Effect of biopsy type on outcomes in the treatment of primary cutaneous melanoma.

BACKGROUND: Surgical excision remains the primary and only potentially curative treatment for melanoma. Although current guidelines recommend excisional biopsy as the technique of choice for evaluating lesions suspected of being primary melanomas, other biopsy types are commonly used. We sought to determine the impact of biopsy type (excisional, shave, or punch) on outcomes in melanoma.

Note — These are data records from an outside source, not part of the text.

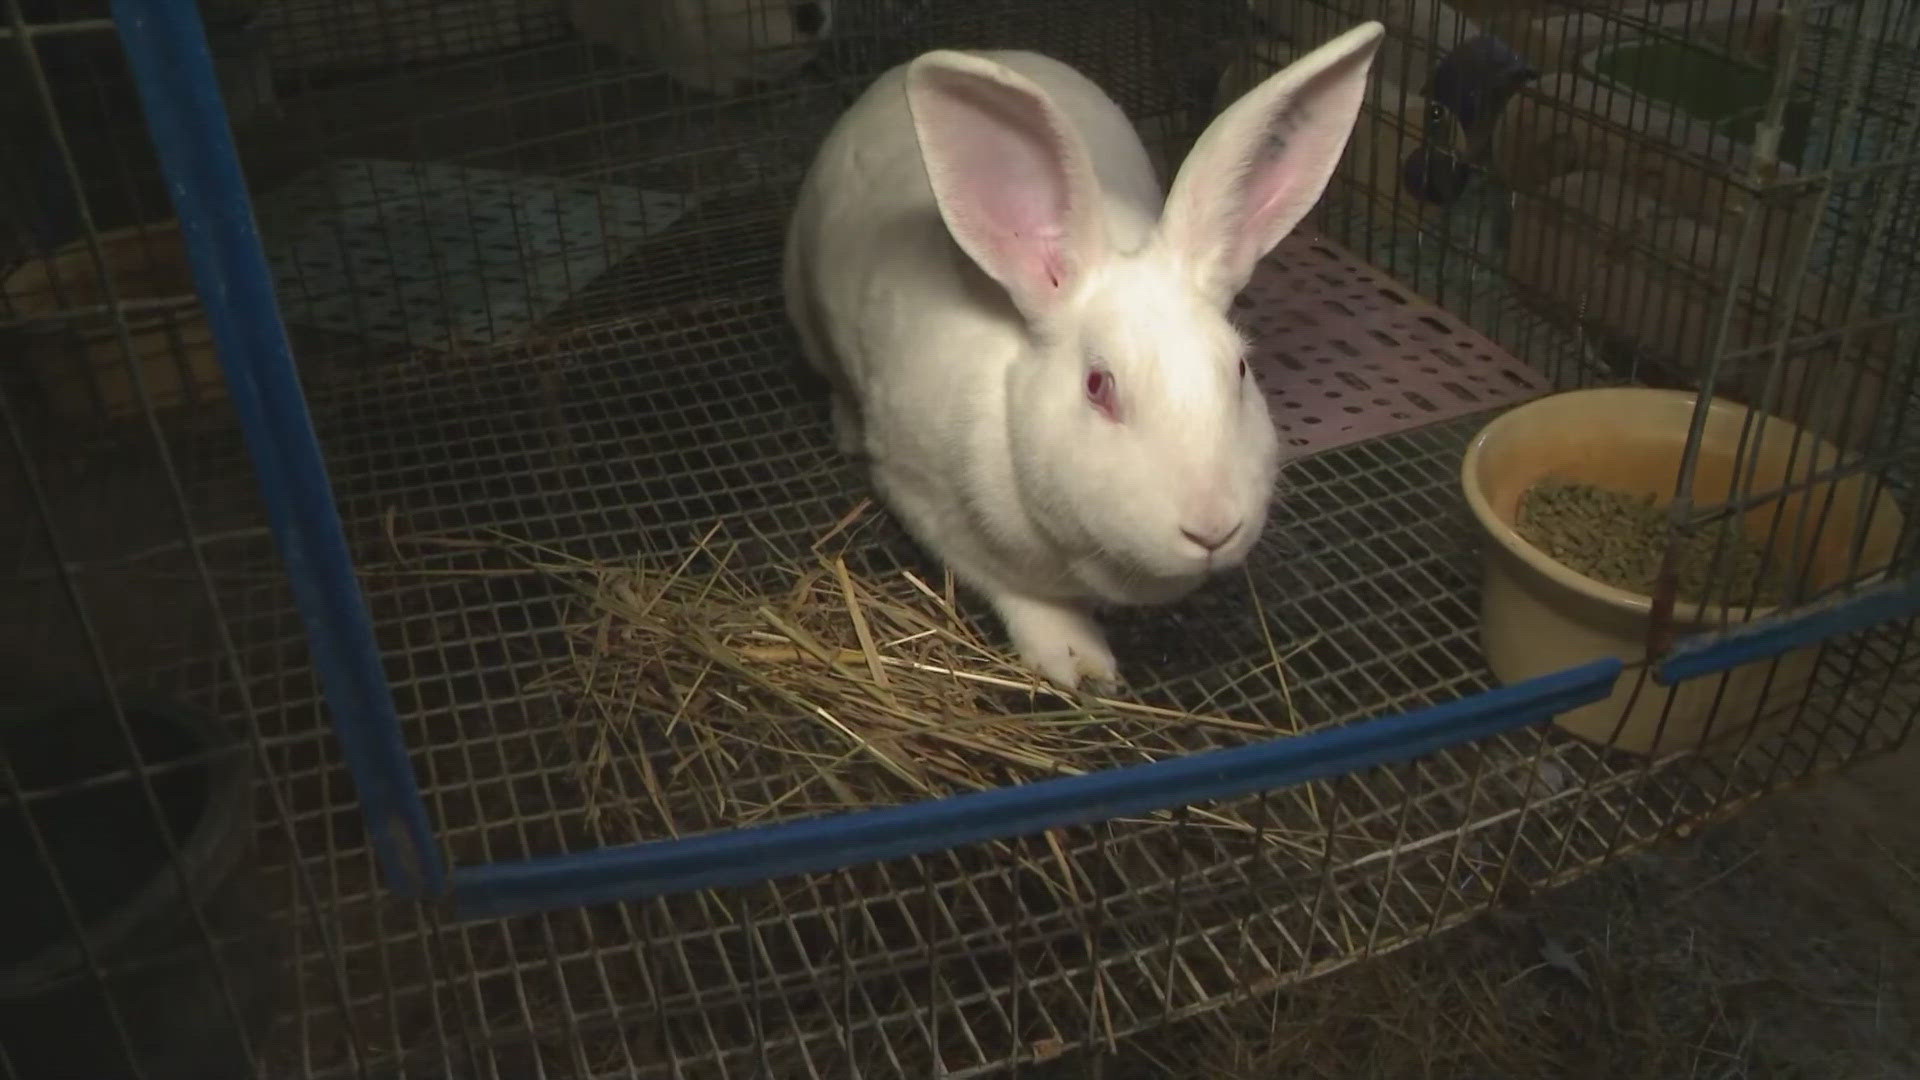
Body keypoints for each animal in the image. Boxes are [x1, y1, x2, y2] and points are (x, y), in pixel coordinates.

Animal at [787, 21, 1390, 687]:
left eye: (1239, 371)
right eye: (1098, 386)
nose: (1212, 528)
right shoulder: (924, 499)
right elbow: (1020, 596)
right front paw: (1082, 667)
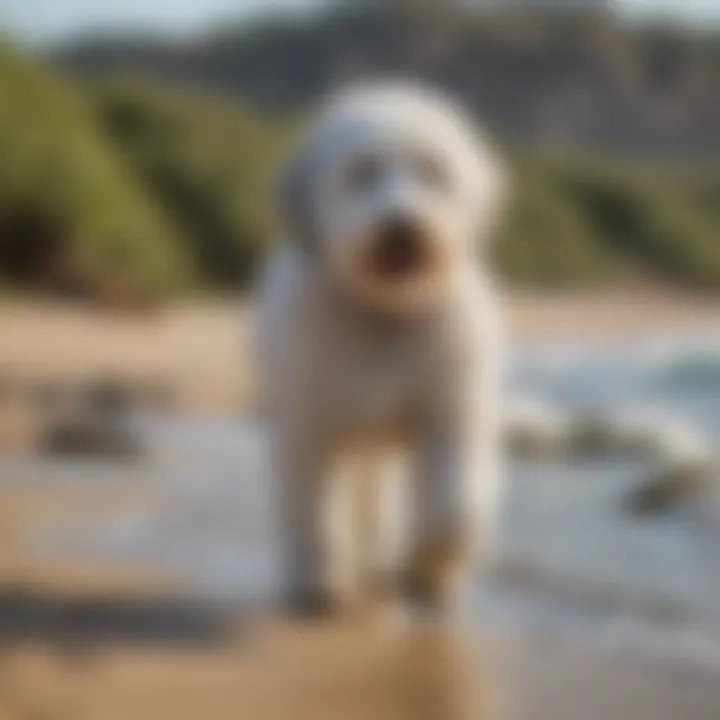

METHODS: A prospectively collected, institutional review board-approved database of primary clinically node-negative melanomas (stages cT1-4N0) was reviewed to determine the impact of biopsy type on T-staging accuracy, wide local excision (WLE) area (cm(2)), sentinel lymph node biopsy (SLNB) identification rates and results, tumor recurrence, and patient survival.

RESULTS: Seven hundred nine patients were diagnosed by punch biopsy (23%), shave biopsy (34%), and excisional biopsy (43%). Shave biopsy results showed significantly more positive deep margins (P < .001). Both shave and punch biopsy results showed more positive peripheral margins (P < .001) and a higher risk of finding residual tumor (with resulting tumor upstaging) in the WLE (P < .001), compared with excisional biopsy. Punch biopsy resulted in a larger mean WLE area compared with shave and excisional biopsies (P = .030), and this result was sustained on multivariate analysis. SLNB accuracy was 98.5% and was not affected by biopsy type. Similarly, biopsy type did not confer survival advantage or impact tumor recurrence; the finding of residual tumor in the WLE impacted survival on univariate but not multivariate analysis.

CONCLUSIONS: Both shave and punch biopsies demonstrated a significant risk of finding residual tumor in the WLE, with pathologic upstaging of the WLE. Punch biopsy also led to a larger mean WLE area compared with other biopsy types. However, biopsy type did not impact SLNB accuracy or results, tumor recurrence, or disease-specific survival (DSS). Punch and shave biopsies, when used appropriately, should not be discouraged for the diagnosis of melanoma.